They're trying to raise money for a treatment they say could also help others suffering from diseases like Alzheimer's or ALS.
For the first six month's of his life, Benny Landsman was a healthy baby boy, but then, there was a noticeable change.
"Around six months, he wasn't holding his head up," mom Jennie Landsman said. "And he wasn't sitting by himself, which he should have started to do independently at that point."
She and husband Gary Landsman began seeing countless specialists over the next seven months, desperate for a diagnosis. Finally, they learned he had the rare Canavan disease.
"Canavan's disease is a rare genetic disease that effects the ability of the brain to send and receive messages," said Dr. Joanne Stone, director of maternal fetal medicine at Mount Sinai Health Center.
By the time the Landsmans learned what was afflicting their son, they had a new addition in the form of 2-week-old baby Josh, who also tested positive for the rare degenerative disease.
"We're taking life day by day right now, because when you think about the big picture, I don't want to go on," he said. "I don't. But taking things day by day, they're beautiful babies, they're happy babies. Josh at about four months now is starting to smile and starting to become happier, and they are fun."

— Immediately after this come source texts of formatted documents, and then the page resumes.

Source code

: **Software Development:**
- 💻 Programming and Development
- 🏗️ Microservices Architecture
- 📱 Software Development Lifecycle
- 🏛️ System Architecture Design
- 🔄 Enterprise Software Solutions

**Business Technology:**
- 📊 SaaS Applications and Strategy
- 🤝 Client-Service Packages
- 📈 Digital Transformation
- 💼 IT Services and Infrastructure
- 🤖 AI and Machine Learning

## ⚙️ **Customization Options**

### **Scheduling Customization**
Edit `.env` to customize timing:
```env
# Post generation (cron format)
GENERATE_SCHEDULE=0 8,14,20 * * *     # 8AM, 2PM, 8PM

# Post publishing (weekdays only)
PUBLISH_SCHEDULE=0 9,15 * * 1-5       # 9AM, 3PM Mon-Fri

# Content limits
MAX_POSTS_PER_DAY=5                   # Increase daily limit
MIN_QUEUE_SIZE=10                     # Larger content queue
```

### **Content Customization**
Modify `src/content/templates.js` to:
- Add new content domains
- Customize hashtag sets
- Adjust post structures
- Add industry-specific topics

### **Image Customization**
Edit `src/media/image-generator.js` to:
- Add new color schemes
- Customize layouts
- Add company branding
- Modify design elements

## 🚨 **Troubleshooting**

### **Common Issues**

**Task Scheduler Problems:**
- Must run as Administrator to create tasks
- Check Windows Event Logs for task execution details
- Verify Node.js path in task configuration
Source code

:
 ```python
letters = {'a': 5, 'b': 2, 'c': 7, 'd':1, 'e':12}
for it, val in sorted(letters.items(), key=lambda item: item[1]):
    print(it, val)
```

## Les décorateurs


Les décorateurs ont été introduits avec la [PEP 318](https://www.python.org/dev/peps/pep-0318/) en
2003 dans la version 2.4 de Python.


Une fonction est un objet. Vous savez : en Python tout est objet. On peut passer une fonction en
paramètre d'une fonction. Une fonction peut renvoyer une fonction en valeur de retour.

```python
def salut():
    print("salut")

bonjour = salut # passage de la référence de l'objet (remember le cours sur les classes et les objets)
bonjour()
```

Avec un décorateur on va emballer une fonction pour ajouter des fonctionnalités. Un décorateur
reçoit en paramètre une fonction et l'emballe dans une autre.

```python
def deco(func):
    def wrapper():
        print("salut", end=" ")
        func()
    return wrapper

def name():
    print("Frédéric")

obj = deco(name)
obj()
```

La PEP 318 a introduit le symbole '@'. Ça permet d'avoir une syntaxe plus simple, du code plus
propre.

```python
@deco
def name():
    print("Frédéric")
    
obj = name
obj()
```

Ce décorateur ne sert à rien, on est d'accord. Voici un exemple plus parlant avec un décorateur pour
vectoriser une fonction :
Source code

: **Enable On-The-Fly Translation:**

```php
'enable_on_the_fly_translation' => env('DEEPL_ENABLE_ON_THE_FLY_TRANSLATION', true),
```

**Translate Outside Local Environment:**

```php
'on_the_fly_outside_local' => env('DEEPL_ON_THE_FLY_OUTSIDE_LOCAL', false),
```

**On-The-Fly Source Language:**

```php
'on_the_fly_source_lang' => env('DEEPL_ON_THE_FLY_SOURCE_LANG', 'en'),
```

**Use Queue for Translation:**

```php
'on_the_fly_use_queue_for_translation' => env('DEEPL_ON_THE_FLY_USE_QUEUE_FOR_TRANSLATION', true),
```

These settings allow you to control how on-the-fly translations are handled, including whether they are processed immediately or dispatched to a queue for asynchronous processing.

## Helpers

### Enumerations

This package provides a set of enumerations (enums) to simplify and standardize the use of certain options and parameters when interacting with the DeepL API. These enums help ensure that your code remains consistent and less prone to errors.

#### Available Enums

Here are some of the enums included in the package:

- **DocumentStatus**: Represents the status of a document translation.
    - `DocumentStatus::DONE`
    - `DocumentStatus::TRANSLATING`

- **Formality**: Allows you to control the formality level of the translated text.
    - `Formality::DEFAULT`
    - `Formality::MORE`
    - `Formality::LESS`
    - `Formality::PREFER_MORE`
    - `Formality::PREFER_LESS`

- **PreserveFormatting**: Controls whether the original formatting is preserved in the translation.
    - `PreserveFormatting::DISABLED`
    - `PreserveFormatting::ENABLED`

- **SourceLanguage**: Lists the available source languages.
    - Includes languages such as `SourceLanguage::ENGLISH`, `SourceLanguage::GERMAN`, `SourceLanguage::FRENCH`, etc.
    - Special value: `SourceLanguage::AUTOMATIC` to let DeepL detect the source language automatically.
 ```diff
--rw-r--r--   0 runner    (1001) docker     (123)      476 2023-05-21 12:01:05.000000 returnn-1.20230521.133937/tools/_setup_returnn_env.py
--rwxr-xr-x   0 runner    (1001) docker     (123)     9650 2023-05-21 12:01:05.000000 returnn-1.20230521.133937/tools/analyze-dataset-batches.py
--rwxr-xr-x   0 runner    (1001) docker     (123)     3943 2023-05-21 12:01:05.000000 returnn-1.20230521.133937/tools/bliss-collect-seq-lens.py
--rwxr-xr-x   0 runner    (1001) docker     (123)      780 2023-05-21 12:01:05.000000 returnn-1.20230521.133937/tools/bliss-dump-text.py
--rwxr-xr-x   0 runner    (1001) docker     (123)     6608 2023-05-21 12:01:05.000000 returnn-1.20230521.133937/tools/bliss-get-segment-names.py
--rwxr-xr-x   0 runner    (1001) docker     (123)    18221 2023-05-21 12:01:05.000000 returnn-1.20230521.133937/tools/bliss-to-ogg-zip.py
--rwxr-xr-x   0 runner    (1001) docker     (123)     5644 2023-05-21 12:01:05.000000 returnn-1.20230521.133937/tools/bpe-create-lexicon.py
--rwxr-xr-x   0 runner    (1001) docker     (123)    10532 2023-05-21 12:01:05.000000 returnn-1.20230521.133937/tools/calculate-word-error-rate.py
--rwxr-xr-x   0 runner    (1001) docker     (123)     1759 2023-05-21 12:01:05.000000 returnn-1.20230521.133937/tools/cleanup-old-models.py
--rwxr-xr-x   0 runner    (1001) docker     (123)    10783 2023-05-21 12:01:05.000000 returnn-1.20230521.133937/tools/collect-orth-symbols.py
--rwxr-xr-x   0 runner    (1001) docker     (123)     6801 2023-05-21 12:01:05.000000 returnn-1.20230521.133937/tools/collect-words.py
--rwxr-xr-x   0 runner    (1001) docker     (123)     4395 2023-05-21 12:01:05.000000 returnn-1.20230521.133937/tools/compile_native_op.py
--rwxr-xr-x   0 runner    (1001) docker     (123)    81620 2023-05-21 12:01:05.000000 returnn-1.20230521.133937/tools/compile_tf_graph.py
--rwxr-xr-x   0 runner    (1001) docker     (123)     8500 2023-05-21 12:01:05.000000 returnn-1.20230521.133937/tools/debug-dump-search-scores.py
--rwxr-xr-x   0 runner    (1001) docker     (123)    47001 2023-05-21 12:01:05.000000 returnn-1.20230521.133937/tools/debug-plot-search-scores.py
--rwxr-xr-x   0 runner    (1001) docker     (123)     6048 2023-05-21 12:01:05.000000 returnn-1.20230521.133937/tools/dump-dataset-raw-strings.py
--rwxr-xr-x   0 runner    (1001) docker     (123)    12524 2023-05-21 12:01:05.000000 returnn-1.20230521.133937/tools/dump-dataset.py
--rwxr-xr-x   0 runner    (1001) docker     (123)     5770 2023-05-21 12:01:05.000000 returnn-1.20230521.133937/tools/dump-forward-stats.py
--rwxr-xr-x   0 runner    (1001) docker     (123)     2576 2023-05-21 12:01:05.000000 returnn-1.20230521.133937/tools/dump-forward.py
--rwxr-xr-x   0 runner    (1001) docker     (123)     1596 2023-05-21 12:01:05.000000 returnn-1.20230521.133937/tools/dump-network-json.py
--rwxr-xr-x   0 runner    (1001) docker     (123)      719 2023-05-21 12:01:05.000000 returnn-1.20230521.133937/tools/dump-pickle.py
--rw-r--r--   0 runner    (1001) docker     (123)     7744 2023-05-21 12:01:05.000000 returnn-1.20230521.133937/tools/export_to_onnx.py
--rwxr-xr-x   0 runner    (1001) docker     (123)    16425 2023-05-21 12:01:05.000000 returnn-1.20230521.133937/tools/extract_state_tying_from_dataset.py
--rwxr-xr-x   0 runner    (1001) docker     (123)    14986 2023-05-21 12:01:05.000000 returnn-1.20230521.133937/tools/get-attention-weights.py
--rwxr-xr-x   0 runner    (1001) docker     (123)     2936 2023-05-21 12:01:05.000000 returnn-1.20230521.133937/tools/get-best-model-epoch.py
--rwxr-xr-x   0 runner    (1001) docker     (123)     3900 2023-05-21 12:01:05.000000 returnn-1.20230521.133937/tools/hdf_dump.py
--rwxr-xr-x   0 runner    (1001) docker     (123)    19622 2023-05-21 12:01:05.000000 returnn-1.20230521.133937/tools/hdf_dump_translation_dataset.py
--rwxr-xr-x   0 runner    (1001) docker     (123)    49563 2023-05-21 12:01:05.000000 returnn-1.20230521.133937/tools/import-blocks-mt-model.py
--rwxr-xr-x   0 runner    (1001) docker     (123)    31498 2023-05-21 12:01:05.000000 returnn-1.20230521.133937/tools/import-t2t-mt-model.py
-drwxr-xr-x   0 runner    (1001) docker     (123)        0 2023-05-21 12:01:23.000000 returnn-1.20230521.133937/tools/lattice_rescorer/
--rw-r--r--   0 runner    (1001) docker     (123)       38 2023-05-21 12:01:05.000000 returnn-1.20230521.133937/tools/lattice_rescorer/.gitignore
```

Symptoms of Canavan disease begin developing in children between three and six months old, affecting their ability to sit, stand, walk or talk. Most don't live beyond the age of 10.
"The geneticist said they're missing an enzyme," Jennie said. "And I said, 'Okay, when can we start giving it to them?' Like, it seemed so simple, and she said, 'No, it's fatal.' And I just, like, that was it. It was like the world ended."
The Landsmans are now in a race against time to find a cure for the disease, taking matters into their own hands after finding a promising gene therapy in need of funding. They started a GoFundMe page aimed at raising the $1.2 million needed for research of the treatment.
"Accepting this fate was not something that we were comfortable doing," Gary said.
The parents hope the money they raise will get the treatment out of the lab and to patients in need.
"And the treatments that can help Canavan's disease, they could help other neurodegenerative diseases like Parkinsons, ALS and Alzheimer's," Jennie said. "So it really can help so many people."
The family is dreaming of life with a cure.
"I hope one day we'll be able to put our boys on a school bus and send them off to school and not be able to wait until the end of the day when they come home so we can hear about their day," Gary said.